**Work to complete:**
Reproduce the part of the entries that opens with the line containing "ラジエタースプルーお客様効果事例– Vol" and closes with the line containing "Сообщений: 8197", keeping both of those lines. Leave the pictures out of your answer.

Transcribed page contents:
§ §

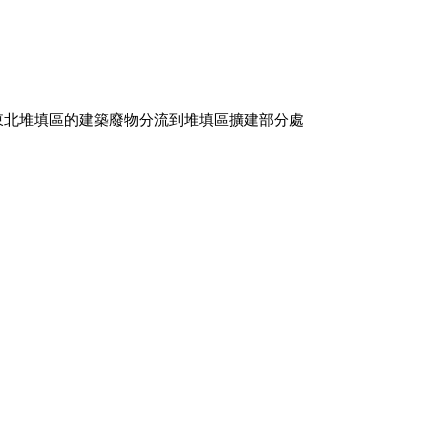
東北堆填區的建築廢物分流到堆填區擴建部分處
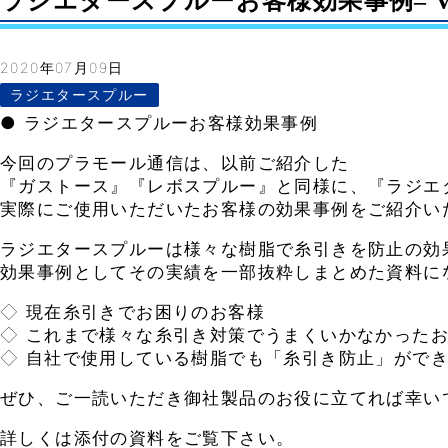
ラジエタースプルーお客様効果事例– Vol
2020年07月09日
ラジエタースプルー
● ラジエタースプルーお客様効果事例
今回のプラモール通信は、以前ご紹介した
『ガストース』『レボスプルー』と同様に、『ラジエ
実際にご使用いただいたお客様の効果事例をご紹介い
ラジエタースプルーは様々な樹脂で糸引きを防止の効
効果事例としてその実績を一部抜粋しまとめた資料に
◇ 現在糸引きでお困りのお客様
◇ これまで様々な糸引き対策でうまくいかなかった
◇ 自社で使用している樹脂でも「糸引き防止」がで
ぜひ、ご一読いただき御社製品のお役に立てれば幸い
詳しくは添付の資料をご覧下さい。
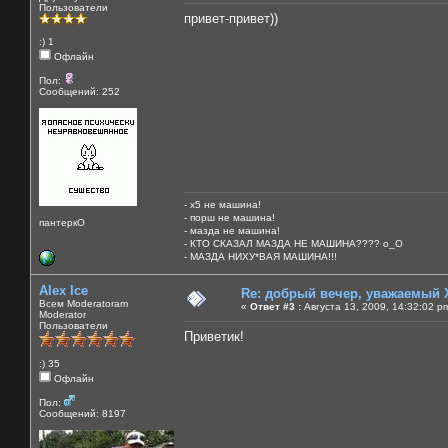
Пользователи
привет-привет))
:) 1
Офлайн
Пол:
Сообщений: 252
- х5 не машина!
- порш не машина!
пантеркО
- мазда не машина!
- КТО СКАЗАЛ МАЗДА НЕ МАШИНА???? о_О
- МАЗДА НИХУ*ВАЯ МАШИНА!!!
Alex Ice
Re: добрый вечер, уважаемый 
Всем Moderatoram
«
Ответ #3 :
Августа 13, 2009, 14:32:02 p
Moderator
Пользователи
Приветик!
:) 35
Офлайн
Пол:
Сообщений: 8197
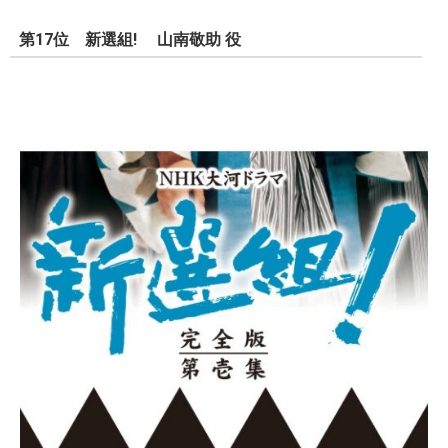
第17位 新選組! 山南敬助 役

§ §

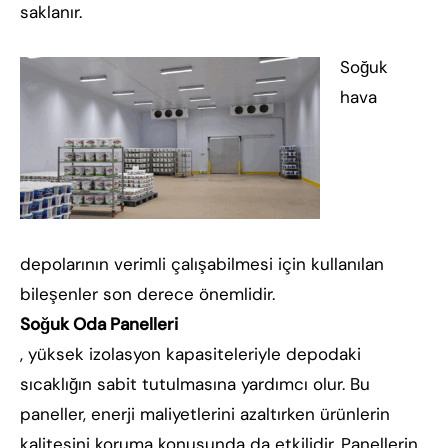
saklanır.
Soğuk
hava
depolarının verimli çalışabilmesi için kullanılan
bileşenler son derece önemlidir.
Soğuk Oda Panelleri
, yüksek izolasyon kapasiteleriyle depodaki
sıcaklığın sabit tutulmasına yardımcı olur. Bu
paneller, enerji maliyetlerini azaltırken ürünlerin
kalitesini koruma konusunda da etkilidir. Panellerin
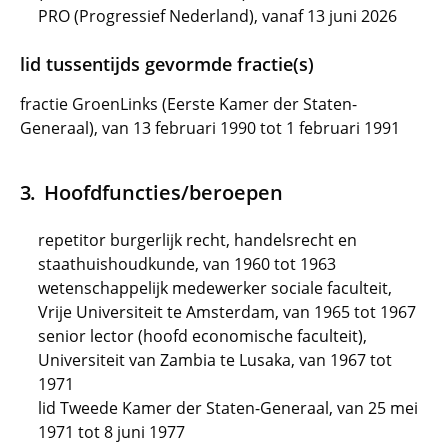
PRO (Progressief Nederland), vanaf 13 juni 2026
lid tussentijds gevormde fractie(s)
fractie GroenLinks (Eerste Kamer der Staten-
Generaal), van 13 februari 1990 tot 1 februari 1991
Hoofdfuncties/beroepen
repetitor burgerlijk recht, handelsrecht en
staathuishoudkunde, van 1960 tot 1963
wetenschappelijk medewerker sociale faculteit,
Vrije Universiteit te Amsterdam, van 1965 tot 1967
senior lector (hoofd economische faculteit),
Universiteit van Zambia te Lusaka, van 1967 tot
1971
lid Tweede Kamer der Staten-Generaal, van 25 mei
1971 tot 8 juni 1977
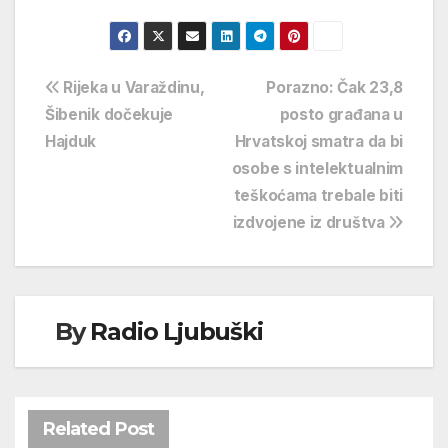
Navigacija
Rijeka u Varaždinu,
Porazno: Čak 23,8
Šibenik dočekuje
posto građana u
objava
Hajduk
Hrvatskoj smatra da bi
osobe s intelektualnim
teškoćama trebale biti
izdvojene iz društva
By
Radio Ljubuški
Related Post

§ §

**Your solution:**
ラジエタースプルーお客様効果事例– Vol
2020年07月09日
ラジエタースプルー
● ラジエタースプルーお客様効果事例
今回のプラモール通信は、以前ご紹介した
『ガストース』『レボスプルー』と同様に、『ラジエ
実際にご使用いただいたお客様の効果事例をご紹介い
ラジエタースプルーは様々な樹脂で糸引きを防止の効
効果事例としてその実績を一部抜粋しまとめた資料に
◇ 現在糸引きでお困りのお客様
◇ これまで様々な糸引き対策でうまくいかなかった
◇ 自社で使用している樹脂でも「糸引き防止」がで
ぜひ、ご一読いただき御社製品のお役に立てれば幸い
詳しくは添付の資料をご覧下さい。
Пользователи
привет-привет))
:) 1
Офлайн
Пол:
Сообщений: 252
- х5 не машина!
- порш не машина!
пантеркО
- мазда не машина!
- КТО СКАЗАЛ МАЗДА НЕ МАШИНА???? о_О
- МАЗДА НИХУ*ВАЯ МАШИНА!!!
Alex Ice
Re: добрый вечер, уважаемый 
Всем Moderatoram
«
Ответ #3 :
Августа 13, 2009, 14:32:02 p
Moderator
Пользователи
Приветик!
:) 35
Офлайн
Пол:
Сообщений: 8197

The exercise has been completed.